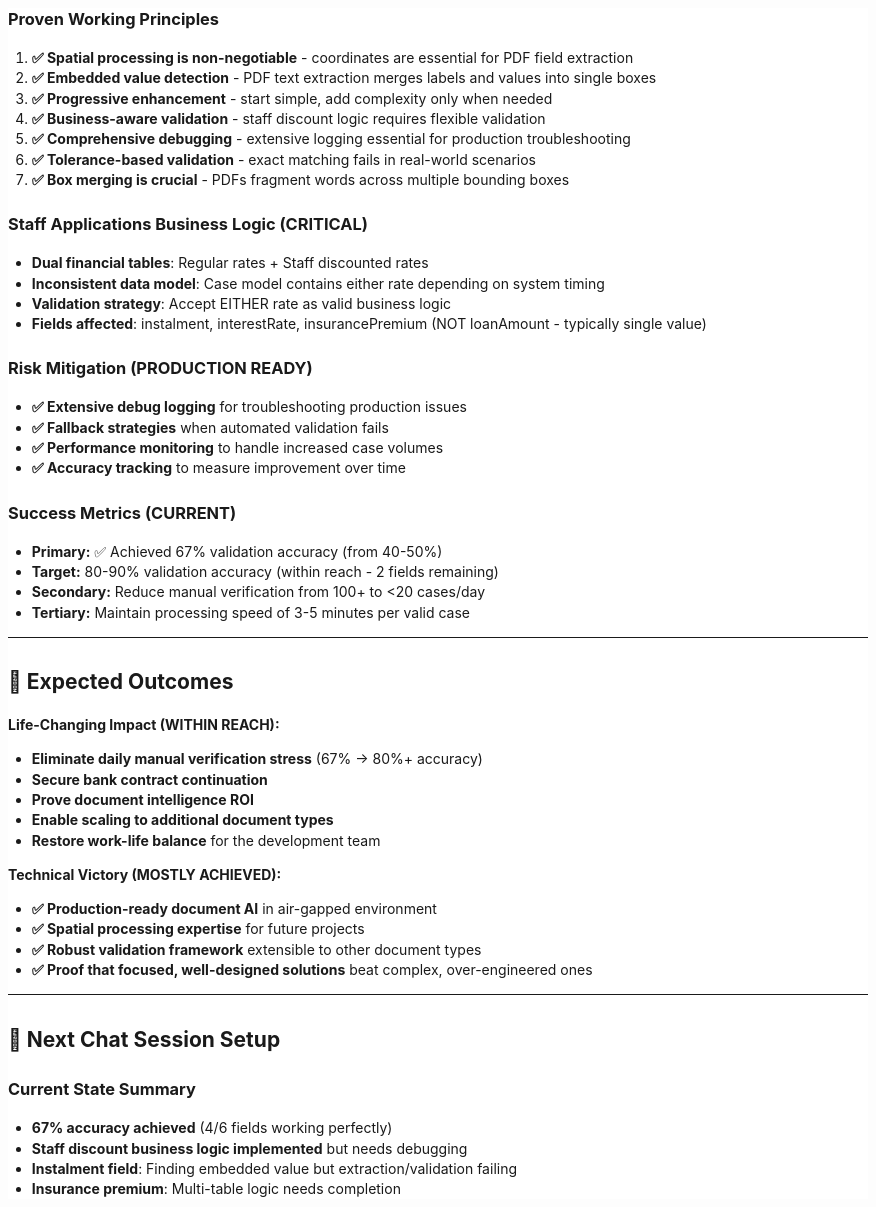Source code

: ### Proven Working Principles
1. **✅ Spatial processing is non-negotiable** - coordinates are essential for PDF field extraction
2. **✅ Embedded value detection** - PDF text extraction merges labels and values into single boxes
3. **✅ Progressive enhancement** - start simple, add complexity only when needed  
4. **✅ Business-aware validation** - staff discount logic requires flexible validation
5. **✅ Comprehensive debugging** - extensive logging essential for production troubleshooting
6. **✅ Tolerance-based validation** - exact matching fails in real-world scenarios
7. **✅ Box merging is crucial** - PDFs fragment words across multiple bounding boxes

### Staff Applications Business Logic (CRITICAL)
- **Dual financial tables**: Regular rates + Staff discounted rates
- **Inconsistent data model**: Case model contains either rate depending on system timing
- **Validation strategy**: Accept EITHER rate as valid business logic
- **Fields affected**: instalment, interestRate, insurancePremium (NOT loanAmount - typically single value)

### Risk Mitigation (PRODUCTION READY)
- **✅ Extensive debug logging** for troubleshooting production issues
- **✅ Fallback strategies** when automated validation fails  
- **✅ Performance monitoring** to handle increased case volumes
- **✅ Accuracy tracking** to measure improvement over time

### Success Metrics (CURRENT)
- **Primary:** ✅ Achieved 67% validation accuracy (from 40-50%)
- **Target:** 80-90% validation accuracy (within reach - 2 fields remaining)
- **Secondary:** Reduce manual verification from 100+ to <20 cases/day
- **Tertiary:** Maintain processing speed of 3-5 minutes per valid case

---

## 🎉 Expected Outcomes

**Life-Changing Impact (WITHIN REACH):**
- **Eliminate daily manual verification stress** (67% → 80%+ accuracy)
- **Secure bank contract continuation** 
- **Prove document intelligence ROI**
- **Enable scaling to additional document types**
- **Restore work-life balance** for the development team

**Technical Victory (MOSTLY ACHIEVED):**
- **✅ Production-ready document AI** in air-gapped environment
- **✅ Spatial processing expertise** for future projects
- **✅ Robust validation framework** extensible to other document types
- **✅ Proof that focused, well-designed solutions** beat complex, over-engineered ones

---

## 🚀 Next Chat Session Setup

### Current State Summary
- **67% accuracy achieved** (4/6 fields working perfectly)
- **Staff discount business logic implemented** but needs debugging
- **Instalment field**: Finding embedded value but extraction/validation failing
- **Insurance premium**: Multi-table logic needs completion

◇ ◇ ◇ ◇ ◇

## EXERCISE BRIEF
Set out every one of the lines above as a numbered list, skipping blank lines and leaving the picture out.

## RESPONSE AREA
1. Source code
2. : ### Proven Working Principles
3. 1. **✅ Spatial processing is non-negotiable** - coordinates are essential for PDF field extraction
4. 2. **✅ Embedded value detection** - PDF text extraction merges labels and values into single boxes
5. 3. **✅ Progressive enhancement** - start simple, add complexity only when needed  
6. 4. **✅ Business-aware validation** - staff discount logic requires flexible validation
7. 5. **✅ Comprehensive debugging** - extensive logging essential for production troubleshooting
8. 6. **✅ Tolerance-based validation** - exact matching fails in real-world scenarios
9. 7. **✅ Box merging is crucial** - PDFs fragment words across multiple bounding boxes
10. ### Staff Applications Business Logic (CRITICAL)
11. - **Dual financial tables**: Regular rates + Staff discounted rates
12. - **Inconsistent data model**: Case model contains either rate depending on system timing
13. - **Validation strategy**: Accept EITHER rate as valid business logic
14. - **Fields affected**: instalment, interestRate, insurancePremium (NOT loanAmount - typically single value)
15. ### Risk Mitigation (PRODUCTION READY)
16. - **✅ Extensive debug logging** for troubleshooting production issues
17. - **✅ Fallback strategies** when automated validation fails  
18. - **✅ Performance monitoring** to handle increased case volumes
19. - **✅ Accuracy tracking** to measure improvement over time
20. ### Success Metrics (CURRENT)
21. - **Primary:** ✅ Achieved 67% validation accuracy (from 40-50%)
22. - **Target:** 80-90% validation accuracy (within reach - 2 fields remaining)
23. - **Secondary:** Reduce manual verification from 100+ to <20 cases/day
24. - **Tertiary:** Maintain processing speed of 3-5 minutes per valid case
25. ---
26. ## 🎉 Expected Outcomes
27. **Life-Changing Impact (WITHIN REACH):**
28. - **Eliminate daily manual verification stress** (67% → 80%+ accuracy)
29. - **Secure bank contract continuation** 
30. - **Prove document intelligence ROI**
31. - **Enable scaling to additional document types**
32. - **Restore work-life balance** for the development team
33. **Technical Victory (MOSTLY ACHIEVED):**
34. - **✅ Production-ready document AI** in air-gapped environment
35. - **✅ Spatial processing expertise** for future projects
36. - **✅ Robust validation framework** extensible to other document types
37. - **✅ Proof that focused, well-designed solutions** beat complex, over-engineered ones
38. ---
39. ## 🚀 Next Chat Session Setup
40. ### Current State Summary
41. - **67% accuracy achieved** (4/6 fields working perfectly)
42. - **Staff discount business logic implemented** but needs debugging
43. - **Instalment field**: Finding embedded value but extraction/validation failing
44. - **Insurance premium**: Multi-table logic needs completion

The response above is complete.